Tuesday, November 20, 2012

Who Speaks For Atheism?

My how I love to debate with theists. I cannot deny the pleasure that I get seeing how they try to justify their irrational and contradictory beliefs. Debating with theists allows me two pleasures. First, it allows me to understand how the religious mind works, and second, it forces me to sharpen my principles so that I make sure I have a damn good argument to back them up.

It is very important that our beliefs are challenged from time to time. If they aren't, we can become irrational, and close ourselves off into our little bubbles. Being challenged forces you to be knowledgeable, logical and not contradict yourself. I openly welcome challenges to just about every belief I have and I pride myself on having a very "bring it on" attitude.

I wish I could one day become a professional debater. After watching many debates on religion, I have to admit that I am very dissatisfied with many of the atheist debaters. Many of them are figity, nervous wrecks when they are up there making the case for atheism, and quite frankly it is embarrassing. Theists on the other hand, have many talented debaters who speak smoothly with humor and deliver their message often better than their atheist counterparts. And this annoys me.
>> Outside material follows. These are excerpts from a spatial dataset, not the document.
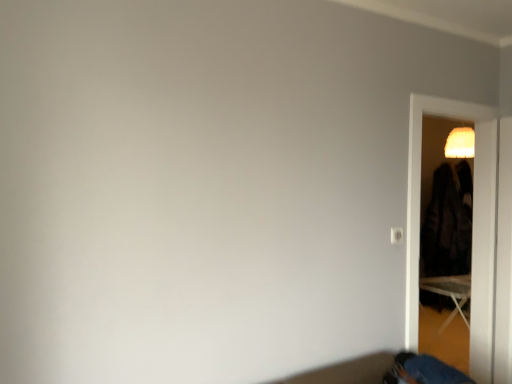
What are the coordinates of `matte black screen door at right` in the screenshot? It's located at (476, 217).

Describe the element at coordinates (476, 217) in the screenshot. I see `matte black screen door at right` at that location.

You are a GUI agent. You are given a task and a screenshot of the screen. Output one action in this format:
    pyautogui.click(x=<x>, y=<y>)
    Task: Click on the matte black screen door at right
    
    Given the screenshot: What is the action you would take?
    pyautogui.click(x=476, y=217)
I often wonder, "Who speaks for atheism?" Most atheist debaters are either heads of secular or atheist groups, scientists, biologists or authors. Most of them do not have the persuasive charisma that many of the theologians do who argue for theism. I would like to change that.

When we lost Hitchens we lost one of our best advocates. He will never be replaced. Sam Harris is good and entertaining, but he's no Hitchens. Dawkins meanwhile is aging. I'm sure the field will grow with new voices in the years to come but I just hope they are as witty and articulate and charming as the best that religion can produce.